» **PROBLEM STATEMENT**:
Print every line below exactly. Skip the pictures.

________

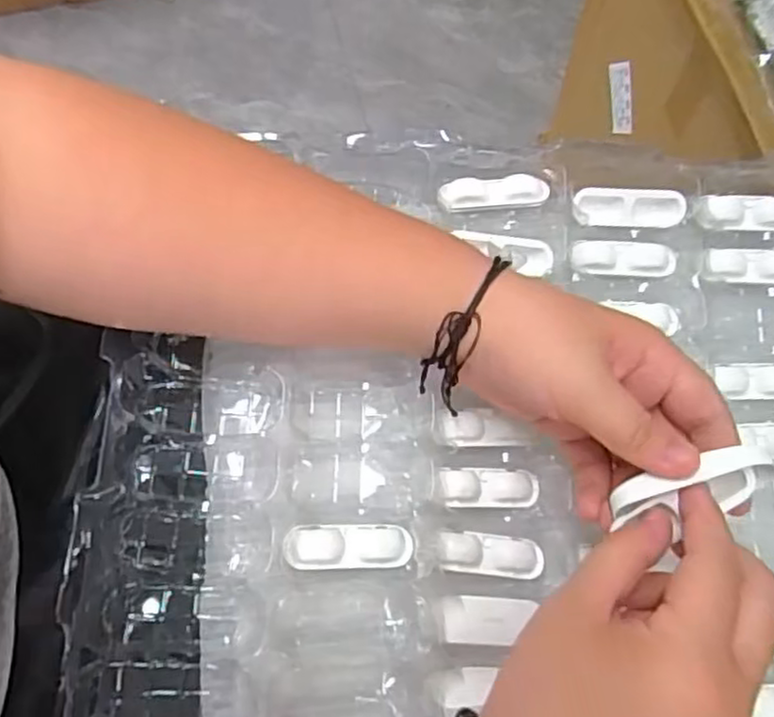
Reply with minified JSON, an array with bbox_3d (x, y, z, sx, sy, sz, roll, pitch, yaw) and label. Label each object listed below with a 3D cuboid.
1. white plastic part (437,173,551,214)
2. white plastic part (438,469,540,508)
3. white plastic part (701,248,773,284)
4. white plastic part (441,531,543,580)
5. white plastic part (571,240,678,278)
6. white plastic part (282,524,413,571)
[{"bbox_3d":[0.061,-0.095,0.398,0.063,0.009,0.019,-9,70,-1],"label":"white plastic part"},{"bbox_3d":[0.053,0.068,0.365,0.058,0.009,0.019,5,68,-19],"label":"white plastic part"},{"bbox_3d":[0.211,-0.053,0.400,0.061,0.009,0.020,2,70,3],"label":"white plastic part"},{"bbox_3d":[0.053,0.100,0.356,0.055,0.007,0.020,10,70,-12],"label":"white plastic part"},{"bbox_3d":[0.137,-0.057,0.402,0.061,0.009,0.020,1,70,2],"label":"white plastic part"},{"bbox_3d":[-0.018,0.092,0.340,0.062,0.008,0.021,3,69,-14],"label":"white plastic part"}]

________

» **SOLVED EXERCISE**:
Reply with minified JSON, an array with bbox_3d (x, y, z, sx, sy, sz, roll, pitch, yaw) and label. Label each object listed below with a 3D cuboid.
1. white plastic part (437,173,551,214)
2. white plastic part (438,469,540,508)
3. white plastic part (701,248,773,284)
4. white plastic part (441,531,543,580)
5. white plastic part (571,240,678,278)
6. white plastic part (282,524,413,571)
[{"bbox_3d":[0.061,-0.095,0.398,0.063,0.009,0.019,-9,70,-1],"label":"white plastic part"},{"bbox_3d":[0.053,0.068,0.365,0.058,0.009,0.019,5,68,-19],"label":"white plastic part"},{"bbox_3d":[0.211,-0.053,0.400,0.061,0.009,0.020,2,70,3],"label":"white plastic part"},{"bbox_3d":[0.053,0.100,0.356,0.055,0.007,0.020,10,70,-12],"label":"white plastic part"},{"bbox_3d":[0.137,-0.057,0.402,0.061,0.009,0.020,1,70,2],"label":"white plastic part"},{"bbox_3d":[-0.018,0.092,0.340,0.062,0.008,0.021,3,69,-14],"label":"white plastic part"}]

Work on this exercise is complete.